I can only think of China and India possibly recovery after being raped by the Mongols.
Thank you.
June 27, 2013 at 11:04 am #16788Jason JewellParticipantThe damage the Mongols did to Asia was, on the whole, superficial. The number of Mongols was very small relative to the populations they conquered, and they were content to skim wealth off the top in most cases. Certainly some local areas were “made an example of,” and in those particular places it might have taken generations to come back.
In most cases the devastated civilization winds up getting replaced by something else, and the survivors assimilate themselves into the new order. Many observers see this on the horizon in Europe today as more immigrants and their descendants change the culture and system. I don’t think we can chalk all of that up to the world wars, but certainly they contributed to the process in the longer term.
Off the top of my head, I can’t think of a civilization that bounced back in essentially the same form after a really severe trauma like that. What comes next is always substantially different. There are degrees of continuity depending how much the trauma is internal and how much is external, though.
I hope this helps.
July 2, 2013 at 10:18 pm #16789davidborkowskiMemberThat certainly helped, and I think your answer is spot on.

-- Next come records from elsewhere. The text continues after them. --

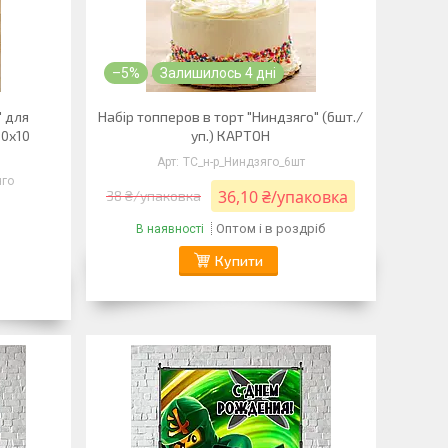
–5%
Залишилось 4 дні
" для
Набір топперов в торт "Ниндзяго" (6шт./
10х10
уп.) КАРТОН
ТС_н-р_Ниндзяго_6шт
яго
36,10 ₴/упаковка
38 ₴/упаковка
Оптом і в роздріб
В наявності
Купити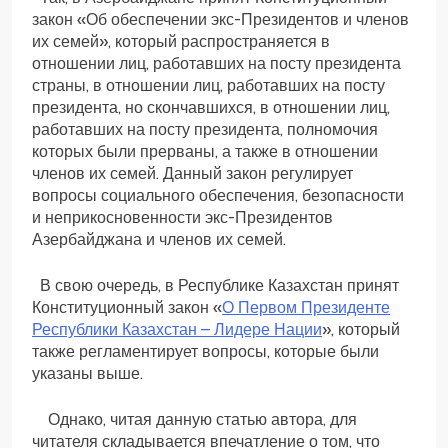
закон «Об обеспечении экс-Президентов и членов
их семей», который распространяется в
отношении лиц, работавших на посту президента
страны, в отношении лиц, работавших на посту
президента, но скончавшихся, в отношении лиц,
работавших на посту президента, полномочия
которых были прерваны, а также в отношении
членов их семей. Данный закон регулирует
вопросы социального обеспечения, безопасности
и неприкосновенности экс-Президентов
Азербайджана и членов их семей.
В свою очередь, в Республике Казахстан принят
Конституционный закон «
О Первом Президенте
Республики Казахстан – Лидере Нации
», который
также регламентирует вопросы, которые были
указаны выше.
Однако, читая данную статью автора, для
читателя складывается впечатление о том, что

Interesting answer on the Mongols. I remember reading R.J. Rummel’s death by government and he listed mongol democide at 29,000,000 between 14-15th century! Do you think that number is overblown or exaggerated? While on topic what is your opinion on that book overall?
“Many observers see this on the horizon in Europe today as more immigrants and their descendants change the culture and system.”
This is certainly what I have been observing as well. Why is Europe’s birth rate at non-replacement levels? Is it nihilism and the abandonment of Christianity, eugenics, the cradle to grave welfare state?
Also there was a simultaneous continuity of agenda of all western countries to open up there borders and allow disastrous chain migration into their nation states in the 1960s and 70s. Germany for the Turks, England for Afro-Caribbean’s, Pakistanis, and Indians, France for north Africans, Italy for Africans (north and sub-Sahara), Australia for south east Asians, U.S. for central Americans, etc.
The collusion is undeniable, but why? Was it to elect another people and swamp the demographics of western nation states with a heritage and history of resisting tyranny? Are they suicidal and psychotically myopic with multiculturalism, egalitarianism and democratic socialism?
That is a lot of questions, sorry, please take your time in answering.
Thanks for your time and responses. Your wisdom and knowledge is extremely valuable.
July 6, 2013 at 2:47 pm #16790Jason JewellParticipantRe: Europe’s birth rate, we could point to many individual factors, but the overall reason, I think, is a rising time preference in European society. Having and rearing children is, of course, a long-term project requiring many sacrifices of utility in the present, and Europeans increasingly are no longer willing to make those sacrifices.
I do think the welfare state is a big part of the equation here. It both makes it more difficult to pay for the rearing of children in the present because of higher taxes and makes the prospect of a childless old age seem more palatable. I also think the secularization of the society plays a role, as the incentives to childbearing found in Christian teaching ebb.
As for the opening of Europe to immigration, I think decolonization and guilt over the colonial past played a big role. The offer of immigrant status and eventual citizenship for residents of the former colonies was seen as a form of reparations. I don’t know that any proponents of the policy had really calculated the magnitude of the impact of those decisions in the 1960s, although I could be wrong.